Inutile d’insister sur l’importance de son étude par une expédition spéciale envoyée vers l’étoile T.

Grom Orm brancha l’écran hémisphérique, et la salle disparut. Les enregistrements des machines mnémotechniques défilaient lentement sous les yeux des spectateurs.

— Voici un message récent de la planète ZR 519 ; je vous fais grâce des coordonnées complètes. C’est le compte rendu de leur expédition dans le système de l’étoile Achernard.

La disposition des étoiles semblait bizarre, et l’œil le plus exercé n’aurait pu y reconnaître des astres familiers. C’étaient des étendues de gaz phosphorescents, des nuages opaques, de grandes planètes refroidies qui renvoyaient la clarté d’un astre excessivement brillant.

D’un diamètre à peine trois fois et demi plus grand que le Soleil, Achernard, étoile bleue de classe spectrale B5, était deux cent quatre-vingts fois plus lumineux. Le vaisseau cosmique s’était éloigné après avoir pris le cliché. Des dizaines d’années de voyage avaient sans doute passé … Un autre astre, étoile verte de classe S, apparut sur l’écran. Elle grandissait, et sa lumière s’intensifiait à mesure que l’astronef étranger s’en approchait. La surface d’une nouvelle planète surgit. Les spectateurs virent un paysage de hautes montagnes où se jouaient toutes les nuances imaginables de clarté verte. Ombres vert foncé des gorges profondes et des escarpements, vert bleu et vert mauve des roches et des vallées éclairées, neiges glauques des cimes et des plateaux, vert jaune des terrains brûlés par l’astre ardent. Des torrents de malachite coulaient vers des lacs et des mers dissimulés derrière les crêtes …

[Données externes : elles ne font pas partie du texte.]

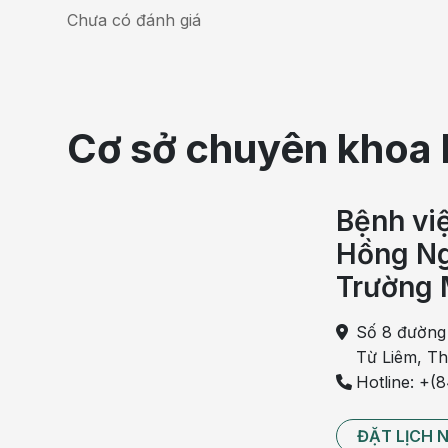
Chưa có đánh giá
Cơ sở chuyên khoa 
Bệnh vi
Hồng Ng
Trường 
Số 8 đường
Từ Liêm, T
Hotline: +(
ĐẶT LỊCH 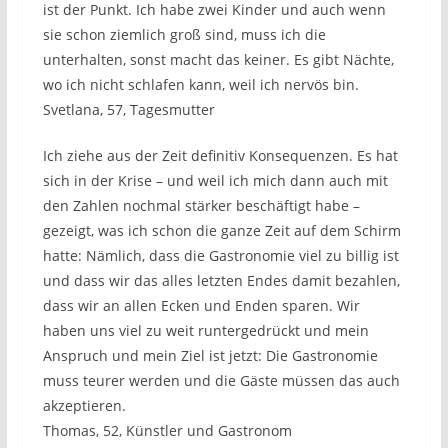
ist der Punkt. Ich habe zwei Kinder und auch wenn
sie schon ziemlich groß sind, muss ich die
unterhalten, sonst macht das keiner. Es gibt Nächte,
wo ich nicht schlafen kann, weil ich nervös bin.
Svetlana, 57, Tagesmutter
Ich ziehe aus der Zeit definitiv Konsequenzen. Es hat
sich in der Krise – und weil ich mich dann auch mit
den Zahlen nochmal stärker beschäftigt habe –
gezeigt, was ich schon die ganze Zeit auf dem Schirm
hatte: Nämlich, dass die Gastronomie viel zu billig ist
und dass wir das alles letzten Endes damit bezahlen,
dass wir an allen Ecken und Enden sparen. Wir
haben uns viel zu weit runtergedrückt und mein
Anspruch und mein Ziel ist jetzt: Die Gastronomie
muss teurer werden und die Gäste müssen das auch
akzeptieren.
Thomas, 52, Künstler und Gastronom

Plus loin, une plaine mamelonnée s’étendait jusqu’au bord de la mer qui semblait de loin une tôle verte. Les arbres bleus, au feuillage touffu, poussaient autour de clairières où des herbes et des buissons étranges marquaient des taches et des bandes pourpres. Et un flot puissant de rayons d’or vert se déversait du ciel d’améthyste. Les hommes de la Terre étaient saisis d’admiration devant cette planète splendide. Mven Mas fouillait dans sa puissante mémoire pour situer exactement l’astre vert. Des pensées rapides traversaient son cerveau :

— Achernard, l’étoile Alfa d’Éridan, est au zénith du ciel austral, près du Toucan … Vingt et un parsecs de distance … L’astronef ne peut revenir du vivant de l’équipage …

L’écran s’éteignit, et la vue de la salle close, adaptée aux conseils des Terriens, parut bien singulière aux spectateurs.

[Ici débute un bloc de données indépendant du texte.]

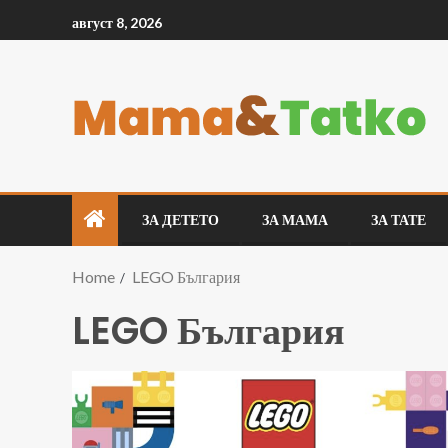
август 8, 2026
ЗА ДЕТЕТО
ЗА МАМА
ЗА ТАТЕ
Home
LEGO България
LEGO България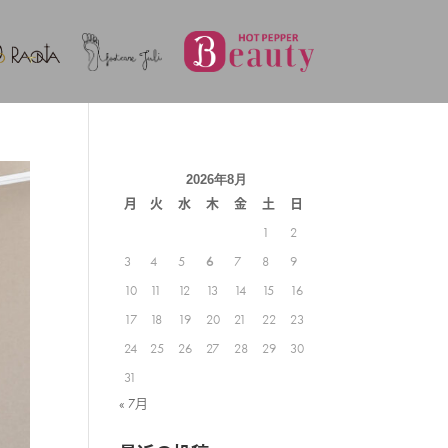
2026年8月
月
火
水
木
金
土
日
1
2
3
4
5
6
7
8
9
10
11
12
13
14
15
16
17
18
19
20
21
22
23
24
25
26
27
28
29
30
31
« 7月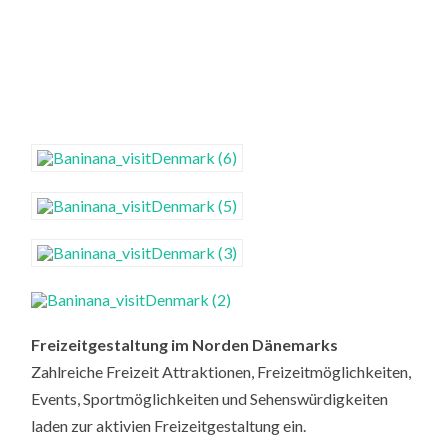
Freizeitgestaltung im Norden Dänemarks
Zahlreiche Freizeit Attraktionen, Freizeitmöglichkeiten,
Events, Sportmöglichkeiten und Sehenswürdigkeiten
laden zur aktivien Freizeitgestaltung ein.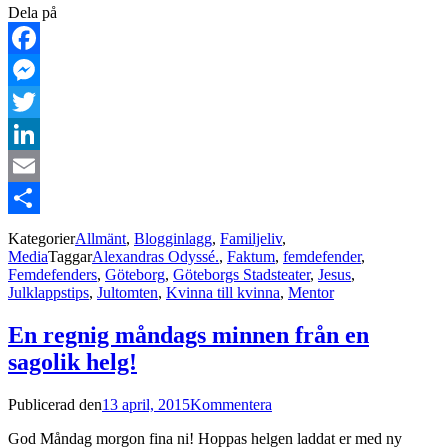
Dela på
Facebook
Messenger
Twitter
LinkedIn
Email
Dela
Kategorier
Allmänt
,
Blogginlagg
,
Familjeliv
,
Media
Taggar
Alexandras Odyssé.
,
Faktum
,
femdefender
,
Femdefenders
,
Göteborg
,
Göteborgs Stadsteater
,
Jesus
,
Julklappstips
,
Jultomten
,
Kvinna till kvinna
,
Mentor
En regnig måndags minnen från en
sagolik helg!
Publicerad den
13 april, 2015
Kommentera
God Måndag morgon fina ni! Hoppas helgen laddat er med ny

— Cette étoile verte, reprit le président, dont les raies spectrales témoignent d’une forte proportion de zirconium, est un peu plus grande que notre Soleil.

Grom Orm cita rapidement les coordonnées de l’astre.

— Son système, continua-t-il, comprend deux planètes jumelles qui tournent l’une en face de l’autre à une distance de l’étoile correspondant à l’énergie reçue du Soleil par la Terre.

La densité, la composition de l’atmosphère et la quantité d’eau sont analogues aux conditions terrestres. Telles sont les données préliminaires de l’expédition de la planète ZR 519. Elles attestent aussi l’absence de vie supérieure sur les planètes jumelles. La vie supérieure, pensante, transforme la nature au point qu’on la remarque même au passage, du bord d’un astronef volant très haut. Cette vie ne peut sans doute pas se développer, ou son temps n’est pas encore venu. C’est une chance rare, car l’existence d’une vie supérieure nous aurait interdit l’accès du monde de l’étoile verte. Il y a plus de trois siècles, en l’an soixante-douze de l’Ère de l’Anneau, nos ancêtres ont envisagé la possibilité de peupler les planètes où s’est déjà créée une vie pensante, en admettant même qu’elle n’ait pas atteint le niveau de notre civilisation. Mais on a conclu dès lors que toute intrusion de ce genre entraînerait inévitablement des actes de violence dus à l’incompréhension.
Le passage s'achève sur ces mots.